Hack wrote:The bounding sphere issue was supposedly addressed in the TS-2014 release, but alas it's still present, especially on large or tall objects.![]()
What I do (and have done since the days of RS) is to create single polys (flipped) and place them at the corners of large buildings opposite the height of the object. If the building is 100' x 100' and 20' tall, then the polys are at the extreme corners and set to -20'. Since the polys are flipped, they're unseen if the object happens to be near a hillside (less polys than a cube, albeit it doesn't matter for the big picture). Towers and utility poles are easier, as they usually only require a single poly centered and opposite the object's height. I use the width and length of the tower/pole to determine the size of the one poly here.

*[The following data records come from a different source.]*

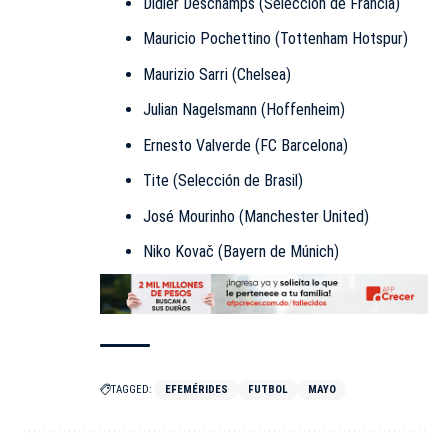
Didier Deschamps (Selección de Francia)
Mauricio Pochettino (Tottenham Hotspur)
Maurizio Sarri (Chelsea)
Julian Nagelsmann (Hoffenheim)
Ernesto Valverde (FC Barcelona)
Tite (Selección de Brasil)
José Mourinho (Manchester United)
Niko Kovač (Bayern de Múnich)
TAGGED:
EFEMÉRIDES
FUTBOL
MAYO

thebigroyboyski wrote:Thanks for the tips guys![]()
At the minute I'm spending ages deleting all the fracture lines ( not sure if that's the proper name) that are appearing as I cut out my windows. My coach has two rows of windows on the one level so I'm getting loads of them.
I'll get a screenshot of my progress up once I'm a bit more happy with how it looks and is hopefully sitting in the game.
Cheers again for help.
thebigroyboyski wrote:I'll see how I get on tonight with that method Mike or I'll just keep deleting the extra lines. There just seems to be a lot of them I can't delete and when I try deleting from the end points all sorts of crazy things happen. I've only done two windows so far out off seventeen on one side of the coach and already have about ten lines I can't shift.
thebigroyboyski wrote:Cheers guys. It'll take me a couple of days to get all the windows done but it is looking good so far. All I can see is triangles right now from deleting so many lines.
I'll post an update shot once all 37 windows are cut and the frames are in.
mrennie wrote:Something I highly recommend if you've got 37 frames to put in is to make one and then texture it completely before you copy-paste it to make the other 36. It'll save a lot of work.